I lied. I actually have an amazing memory. I can remember which old movies we’ve seen, what the name of that great wine we had was, and can usually remember names of people I meet, the faces for sure! And when I’m grumpy, my memory kicks in to high gear and the wrongs that befell me seem to linger for awhile, and even grow. If I’ve been wronged, or if I believe I have, the quest for an apology is all encompassing and even exhausting.
Maybe it’s my asian heritage, but I say sorry very easily. If someone drives their shopping cart into my ankle, flips me the bird in traffic or snatches the last paper at the newsstand out of my very hands, I’m usually the one who says sorry. But I find most people aren’t as quick to say sorry to me. And it drags me down. I replay the incident over and over in my head, looking at possible ways I could have misinterpreted the situation, wondering if I need to deliver another sorry in order to be served my much needed apology.
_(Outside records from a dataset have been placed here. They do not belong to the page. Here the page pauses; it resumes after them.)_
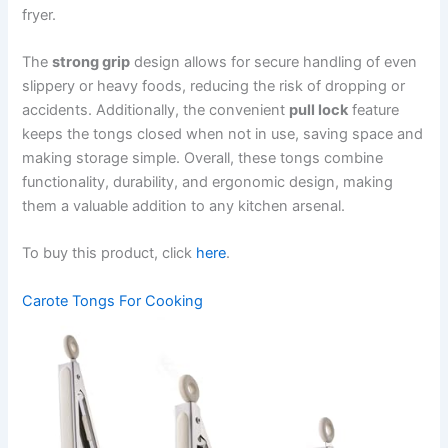
fryer.
The
strong grip
design allows for secure handling of even
slippery or heavy foods, reducing the risk of dropping or
accidents. Additionally, the convenient
pull lock
feature
keeps the tongs closed when not in use, saving space and
making storage simple. Overall, these tongs combine
functionality, durability, and ergonomic design, making
them a valuable addition to any kitchen arsenal.
To buy this product, click
here
.
Carote Tongs For Cooking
I crave it, the uncertainty, the forgiveness and the rush of good feelings afterwards – all is not good until both sides have shaken hands and said sorry. They teach you that in kindergarten, don’t they? Two wrongs don’t make a right and it takes two to tango (read:fight)? I’ve just finished reading Eating Crow by Jay Rayner, and while it went a bit off the rails towards the end, I understood the emotional rush the author was talking about. When all is forgiven, your head feel 10 pounds lighter. Right now, I feel like a whale.